■ SOURCE:
▬▬▬▬▬▬

A Person shall be deemed the "Beneficial Owner", and to have "Beneficial
Ownership" of, and to "Beneficially Own", any securities as to which such Person
or any of such Person's Affiliates or Associates is or may be deemed to be the
beneficial owner of pursuant to Rule 13d-3 and 13d-5 under the Exchange Act, as
such Rules are in effect on the date of this Agreement, as well as any
securities as to which such Person or any of such Person's Affiliates or
Associates has the right to become Beneficial Owner (whether such right is
exercisable immediately or only after the passage of time or the occurrence of
conditions) pursuant to any agreement, arrangement or understanding, or upon the
exercise of conversion rights, exchange rights, rights (other than the Rights),
warrants or options, or otherwise; provided, however, that a Person shall not be
deemed the "Beneficial Owner", or to have "Beneficial Ownership" of, or to
"Beneficially Own", any security (i) solely because such security has been
tendered pursuant to a tender or exchange offer made by such Person or any of
such Person's Affiliates or Associates until such tendered security is accepted
for payment or exchange or (ii) solely because such Person or any of such
Person's Affiliates or Associates has or shares the power to vote or direct the
voting of such security pursuant to a revocable proxy given in response to a
public proxy or consent solicitation made to more than ten holders of shares of
a class of stock of the Company registered under Section 12 of the Exchange Act
and pursuant to, and in accordance with, the applicable rules and regulations
under the Exchange Act, except if such power (or the arrangements relating
thereto) is then reportable under Item 6 of Schedule 13D under the Exchange Act
(or any similar provision of a comparable or successor report). For purposes of
this Agreement, in determining the percentage of the outstanding shares of
Common Stock with respect to which a Person is the Beneficial Owner, all shares
as to which such Person is deemed the Beneficial Owner shall be deemed
outstanding.

▬▬▬▬▬▬

■ Dataset entries:
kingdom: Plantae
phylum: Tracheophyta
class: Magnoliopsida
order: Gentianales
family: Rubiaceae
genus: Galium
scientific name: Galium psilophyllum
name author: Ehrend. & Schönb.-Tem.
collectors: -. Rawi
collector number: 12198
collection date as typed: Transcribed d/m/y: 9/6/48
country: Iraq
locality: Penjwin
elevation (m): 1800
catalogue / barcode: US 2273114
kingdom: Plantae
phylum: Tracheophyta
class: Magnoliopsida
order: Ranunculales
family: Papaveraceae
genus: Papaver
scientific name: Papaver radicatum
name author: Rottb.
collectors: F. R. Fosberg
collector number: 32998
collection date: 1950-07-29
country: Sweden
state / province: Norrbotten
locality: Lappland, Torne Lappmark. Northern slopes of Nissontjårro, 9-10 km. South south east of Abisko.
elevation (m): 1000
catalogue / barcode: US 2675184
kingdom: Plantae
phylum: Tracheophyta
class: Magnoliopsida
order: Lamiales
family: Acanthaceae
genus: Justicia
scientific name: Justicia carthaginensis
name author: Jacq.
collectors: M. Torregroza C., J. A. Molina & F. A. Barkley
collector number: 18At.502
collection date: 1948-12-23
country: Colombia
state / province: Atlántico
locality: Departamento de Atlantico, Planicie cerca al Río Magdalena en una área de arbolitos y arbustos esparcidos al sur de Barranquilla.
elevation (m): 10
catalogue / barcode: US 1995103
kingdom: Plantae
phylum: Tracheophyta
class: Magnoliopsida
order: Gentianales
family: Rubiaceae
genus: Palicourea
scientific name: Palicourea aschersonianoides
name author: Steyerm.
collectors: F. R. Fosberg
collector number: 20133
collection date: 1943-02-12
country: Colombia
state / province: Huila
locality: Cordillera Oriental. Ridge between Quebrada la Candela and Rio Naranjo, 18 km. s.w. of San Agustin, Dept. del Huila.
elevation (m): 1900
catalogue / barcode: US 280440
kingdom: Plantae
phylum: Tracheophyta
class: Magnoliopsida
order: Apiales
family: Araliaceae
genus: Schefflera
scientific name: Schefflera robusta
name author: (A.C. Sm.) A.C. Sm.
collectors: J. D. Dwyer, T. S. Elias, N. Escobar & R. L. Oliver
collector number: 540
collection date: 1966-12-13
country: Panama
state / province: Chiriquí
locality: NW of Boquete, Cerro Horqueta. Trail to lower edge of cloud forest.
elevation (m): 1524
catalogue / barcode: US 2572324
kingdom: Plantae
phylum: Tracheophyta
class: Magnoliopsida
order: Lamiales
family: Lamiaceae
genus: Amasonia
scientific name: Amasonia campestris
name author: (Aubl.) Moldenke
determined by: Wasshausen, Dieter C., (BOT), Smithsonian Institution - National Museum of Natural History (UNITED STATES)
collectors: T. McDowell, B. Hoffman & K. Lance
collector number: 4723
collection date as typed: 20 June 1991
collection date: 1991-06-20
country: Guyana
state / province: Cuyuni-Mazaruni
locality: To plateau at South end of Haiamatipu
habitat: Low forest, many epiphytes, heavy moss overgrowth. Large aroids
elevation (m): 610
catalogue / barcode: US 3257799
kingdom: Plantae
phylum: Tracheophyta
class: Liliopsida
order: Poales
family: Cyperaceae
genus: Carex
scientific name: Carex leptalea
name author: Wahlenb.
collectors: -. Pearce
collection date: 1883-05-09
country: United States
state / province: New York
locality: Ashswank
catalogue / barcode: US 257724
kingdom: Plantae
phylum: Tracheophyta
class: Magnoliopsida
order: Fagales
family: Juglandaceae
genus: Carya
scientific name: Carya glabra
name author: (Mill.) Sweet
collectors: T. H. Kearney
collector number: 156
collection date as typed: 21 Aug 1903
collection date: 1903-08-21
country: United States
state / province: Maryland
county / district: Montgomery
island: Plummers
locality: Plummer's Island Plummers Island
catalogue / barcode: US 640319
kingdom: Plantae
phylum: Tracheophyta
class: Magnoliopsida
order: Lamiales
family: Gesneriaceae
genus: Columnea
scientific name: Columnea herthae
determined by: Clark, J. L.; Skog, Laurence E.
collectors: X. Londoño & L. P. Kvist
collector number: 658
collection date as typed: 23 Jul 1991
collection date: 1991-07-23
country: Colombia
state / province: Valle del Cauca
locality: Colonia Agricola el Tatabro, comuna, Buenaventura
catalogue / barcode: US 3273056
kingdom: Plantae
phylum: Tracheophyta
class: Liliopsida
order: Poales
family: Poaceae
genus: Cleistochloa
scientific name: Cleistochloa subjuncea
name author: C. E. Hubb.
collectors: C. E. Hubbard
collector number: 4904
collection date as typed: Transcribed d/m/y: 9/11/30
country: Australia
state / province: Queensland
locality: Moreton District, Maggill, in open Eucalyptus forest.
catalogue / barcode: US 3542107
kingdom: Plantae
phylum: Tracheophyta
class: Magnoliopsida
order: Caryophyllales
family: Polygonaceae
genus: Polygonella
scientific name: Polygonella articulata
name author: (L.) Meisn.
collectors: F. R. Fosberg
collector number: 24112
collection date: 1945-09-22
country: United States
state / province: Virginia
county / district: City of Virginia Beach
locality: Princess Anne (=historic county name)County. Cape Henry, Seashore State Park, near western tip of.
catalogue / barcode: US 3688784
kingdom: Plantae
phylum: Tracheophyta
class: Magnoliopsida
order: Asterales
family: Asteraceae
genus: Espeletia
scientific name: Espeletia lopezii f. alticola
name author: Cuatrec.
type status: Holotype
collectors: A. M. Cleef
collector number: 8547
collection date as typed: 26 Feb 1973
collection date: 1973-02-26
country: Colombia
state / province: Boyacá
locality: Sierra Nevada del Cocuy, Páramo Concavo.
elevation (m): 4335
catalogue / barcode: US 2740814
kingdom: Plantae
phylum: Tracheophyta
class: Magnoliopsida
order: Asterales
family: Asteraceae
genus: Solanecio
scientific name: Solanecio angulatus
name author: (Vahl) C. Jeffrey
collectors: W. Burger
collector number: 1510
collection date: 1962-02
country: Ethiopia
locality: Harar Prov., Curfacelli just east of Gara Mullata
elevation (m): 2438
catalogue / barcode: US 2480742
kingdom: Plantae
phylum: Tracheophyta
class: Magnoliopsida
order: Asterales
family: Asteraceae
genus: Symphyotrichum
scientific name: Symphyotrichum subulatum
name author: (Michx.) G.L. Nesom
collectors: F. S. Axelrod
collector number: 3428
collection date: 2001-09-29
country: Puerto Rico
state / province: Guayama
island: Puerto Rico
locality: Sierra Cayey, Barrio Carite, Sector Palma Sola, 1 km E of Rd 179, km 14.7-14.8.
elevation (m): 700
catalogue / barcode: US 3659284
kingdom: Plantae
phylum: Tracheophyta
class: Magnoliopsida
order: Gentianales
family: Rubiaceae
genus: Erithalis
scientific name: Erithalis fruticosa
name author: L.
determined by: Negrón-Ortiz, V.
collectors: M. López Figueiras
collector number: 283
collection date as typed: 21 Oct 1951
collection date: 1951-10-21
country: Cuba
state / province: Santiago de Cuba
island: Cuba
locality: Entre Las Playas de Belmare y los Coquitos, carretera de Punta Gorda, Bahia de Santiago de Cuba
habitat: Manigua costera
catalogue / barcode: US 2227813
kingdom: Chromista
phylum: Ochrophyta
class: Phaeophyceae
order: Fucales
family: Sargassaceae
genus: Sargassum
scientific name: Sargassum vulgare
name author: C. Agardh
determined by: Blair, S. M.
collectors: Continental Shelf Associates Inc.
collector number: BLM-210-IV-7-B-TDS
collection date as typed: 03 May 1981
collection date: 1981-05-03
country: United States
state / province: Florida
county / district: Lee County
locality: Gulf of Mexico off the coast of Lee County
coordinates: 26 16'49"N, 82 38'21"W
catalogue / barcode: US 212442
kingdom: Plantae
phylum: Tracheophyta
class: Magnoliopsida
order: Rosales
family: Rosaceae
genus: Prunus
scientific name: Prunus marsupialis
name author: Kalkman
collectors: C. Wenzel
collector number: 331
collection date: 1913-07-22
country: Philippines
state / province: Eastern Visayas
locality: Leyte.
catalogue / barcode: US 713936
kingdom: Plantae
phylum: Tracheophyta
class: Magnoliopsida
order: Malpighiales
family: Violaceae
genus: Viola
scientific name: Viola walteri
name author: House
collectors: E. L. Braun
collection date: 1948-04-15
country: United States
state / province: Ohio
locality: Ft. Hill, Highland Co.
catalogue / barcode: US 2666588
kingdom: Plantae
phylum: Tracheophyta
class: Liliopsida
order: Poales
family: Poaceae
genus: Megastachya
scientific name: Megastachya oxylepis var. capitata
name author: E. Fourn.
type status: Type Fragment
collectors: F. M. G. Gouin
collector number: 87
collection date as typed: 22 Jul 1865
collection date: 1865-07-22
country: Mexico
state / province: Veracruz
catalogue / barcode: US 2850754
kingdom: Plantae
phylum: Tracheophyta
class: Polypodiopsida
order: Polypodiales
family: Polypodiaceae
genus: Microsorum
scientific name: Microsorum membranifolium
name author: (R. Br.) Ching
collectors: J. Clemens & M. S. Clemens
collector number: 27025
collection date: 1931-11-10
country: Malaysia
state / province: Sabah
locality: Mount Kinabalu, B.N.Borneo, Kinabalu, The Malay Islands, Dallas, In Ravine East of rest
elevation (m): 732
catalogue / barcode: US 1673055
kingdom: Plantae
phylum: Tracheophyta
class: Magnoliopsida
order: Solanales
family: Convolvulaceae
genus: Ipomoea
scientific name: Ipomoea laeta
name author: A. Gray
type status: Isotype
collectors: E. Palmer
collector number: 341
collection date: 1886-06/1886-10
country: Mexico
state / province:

▬▬▬▬▬▬

■ THE TASKS:
**1.** Does the beneficial ownership definition agree with each statement below? Answer yes or no for each, and quote the deciding words.
(a) Tendering a security in a tender offer does not by itself make the Person its Beneficial Owner until the security is accepted for payment or exchange.
(b) Rules 13d-3 and 13d-5 apply as amended after the date of the Agreement.
(c) A right to become Beneficial Owner counts only if it can be exercised immediately.
**2.** Answer these questions from the beneficial ownership definition:
(a) The proxy exception covers a public proxy or consent solicitation made to more than how many holders?
(b) Under which section of the Exchange Act is the class of stock registered?
(c) How are the shares a Person is deemed to own treated when figuring the percentage of outstanding Common Stock?
**3.** Continue the beneficial ownership definition with the next passage after its final sentence.

■ IN RESPONSE:
**1.**
(a) Yes: "until such tendered security is accepted for payment or exchange"
(b) No: "as such Rules are in effect on the date of this Agreement"
(c) No: "whether such right is exercisable immediately or only after the passage of time or the occurrence of conditions"

**2.**
(a) Ten.
(b) Section 12.
(c) They are deemed outstanding.

**3.**
"Business Day" shall mean any day other than a Saturday, Sunday or a day on
which banking institutions in The City of New York are generally authorized or
obligated by law or executive order to close.
<PAGE>
"Close of business" on any given date shall mean 5:00 p.m. New York City
time on such date or, if such date is not a Business Day, 5:00 p.m. New York
City time on the next succeeding Business Day.
"Common Stock" shall mean the shares of Common Stock, par value $.01 per
share, of the Company.
"Company" shall have the meaning set forth in the Preamble.
"Election to Exercise" shall have the meaning set forth in Section 2.3(d)
hereof.
"Exchange Act" shall mean the Securities Exchange Act of 1934, as amended.
"Exchange Ratio" shall have the meaning set forth in Section 3.1(c) hereof.
"Exchange Time" shall mean the time at which the right to exercise the
Rights shall terminate pursuant to Section 3.1(c) hereof.
"Exercise Price" shall mean, as of any date, the price at which a holder
may purchase the securities issuable upon exercise of one whole Right. Until
adjustment thereof in accordance with the terms hereof, the Exercise Price shall
equal $32.50.
"Expansion Factor" shall have the meaning set forth in Section 2.4(a)
hereof.
"Expiration Time" shall mean the earliest of (i) the Exchange Time, (ii)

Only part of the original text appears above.